What types of organizations or use cases are best for data lake storage?

If there is strategic value in your data today or there may be in the future, you'll want to hold onto it and treat it as a strategic asset. It's also a good choice for companies that collect large volumes of data, with high variety that accrue at a high rate. Also consider it if you value maintaining control of your data at all times so you can apply best-of-breed approaches to analyze that data. Last, if you want to streamline and simplify your data architecture to support their lines of business and improve overall business agility.

Should a data lake be built in the cloud or on-premises?

We recommend organizations build new data lakes in the cloud. Cloud data lake storage can easily be leveraged by many cloud services for things like processing, analytics and reporting. From a scalability point of view, you can start with a few small files and grow your data lake to exabytes in size, without the worries associated when expanding storage and data maintenance internally. Cloud storage providers also allow for multiple storage classes and pricing options, which helps organizations only pay for exactly as much as they need, instead of planning for an assumed cost and capacity as is needed when building a data lake locally. Cloud data lake storage is also proven to be highly durable and available – for example, eleven 9’s of durability for Amazon S3. Finally, all companies have a responsibility to protect their data, and with data lakes designed to store all types of data, including sensitive information like financial records or customer details, security becomes even more important. Cloud providers guarantee security of data as defined by the shared responsibility model.
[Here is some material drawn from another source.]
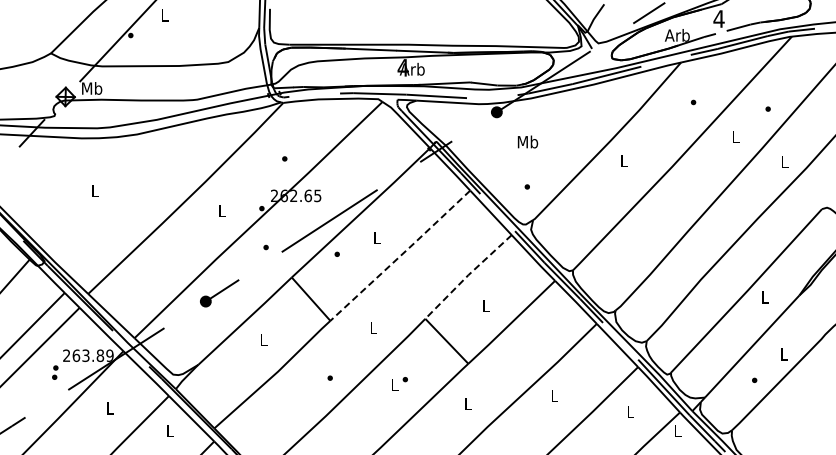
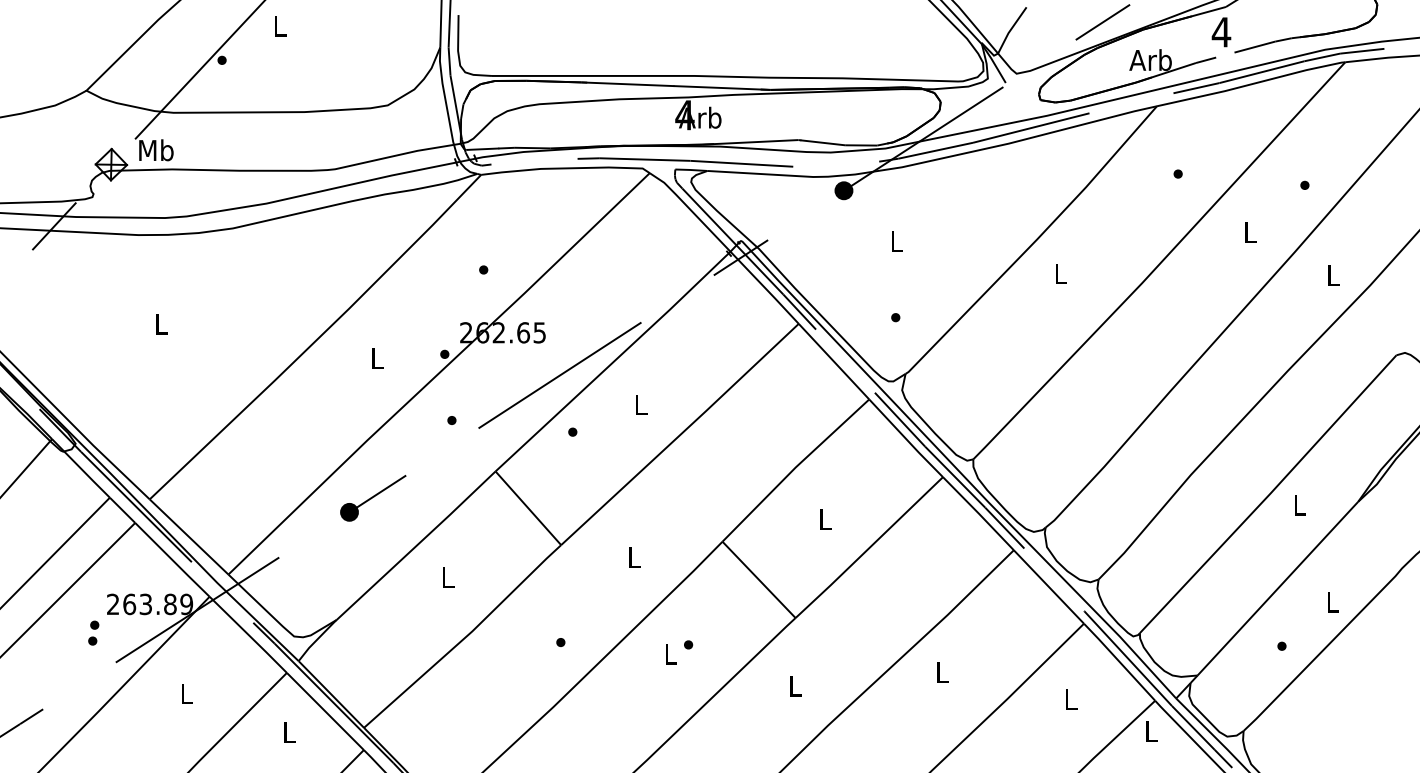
text: (527, 141) -> (896, 240), Mb -> L
line: (401, 255) -> (681, 434), dashed -> solid
line: (467, 275) -> (794, 468), dashed -> solid

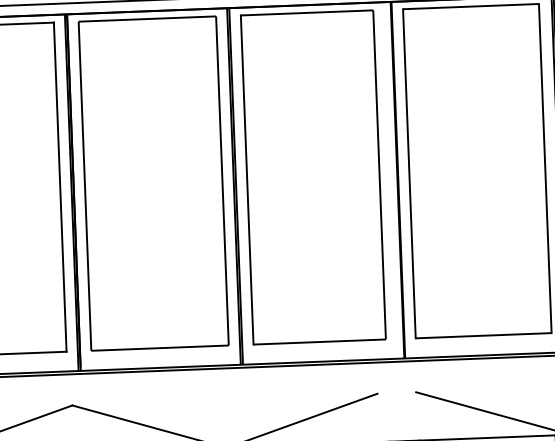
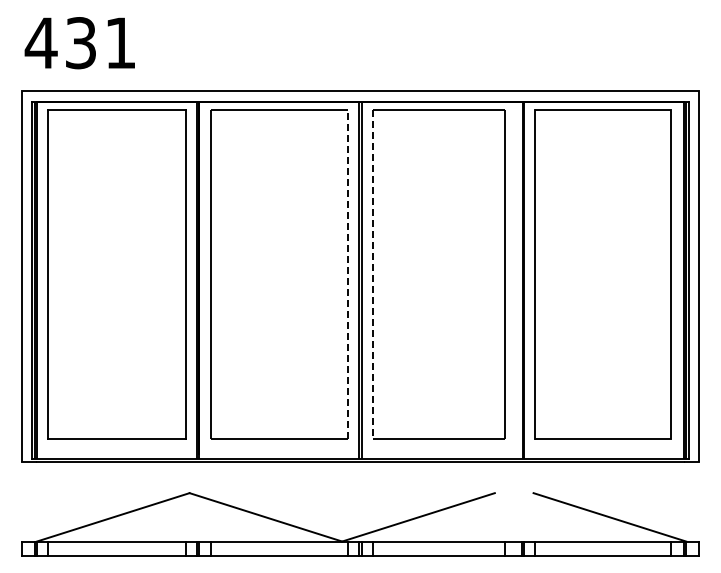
line: (246, 179) -> (372, 274), solid -> dashed
line: (222, 180) -> (348, 274), solid -> dashed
What about organizations that maintain some combination of cloud and on-premises data lake solutions? How can they make sure everything is synced up?

Most of the time some data lives on premises because that's where it's generated, while other data is generated and lives in the cloud. IoT [internet of things] data, for example, is generated in many different places and then aggregated in the cloud, but the company may have some business data that is stored somewhere in an on-premises source. In both cases, the data is not being copied from one location to another, so there is no need to keep it synced. Data consumers are accessing the data wherever it lay.

What if the organization already has an on-premises data lake and is considering moving it to the cloud? What advice do you have for a migration?

Migrating an on-premises data lake to the cloud can be challenging, since data consumers are connecting into all of the existing data sources, and any changes to those sources as a result of migrations break those connections and require data engineers to rebuild them. So, they need a way to abstract the underlying migration to the cloud from the usage by data analysts, business intelligence users and data scientists.

If you choose to standardize on cloud data lake storage, do you have to stick with one cloud provider?

Not necessarily. The multicloud model means you are using more than one set of cloud data lake storage, but that storage is used by a separate and distinct set of applications or workloads. In this way, an organization can spread its workloads around multiple cloud providers. This is true whether some of the data lake storage is on-premises (private cloud) or only in public clouds. Then there is the hybrid cloud model, where you are using more than one set of data lake storage in support of a single workload. In the hybrid cloud, the workload joins data from multiple data lake storage services. In this scenario, there could be multiple workloads, each joining data from more than one set of data lake storage. Once again, this is true whether some of the data lake storage is on-premises (private cloud) or only in public clouds.

How can businesses get the most value from a cloud-based data lake?

To take full advantage of data processing and analytics on your data, you need technologies that were built for the type of platform you are using. That's because the latency and performance aren't the same as what you would get with local NVMe on a single server. Because you're going over a network to another service, it can slow down the workflow if you aren't using a technology designed specifically for data lake storage.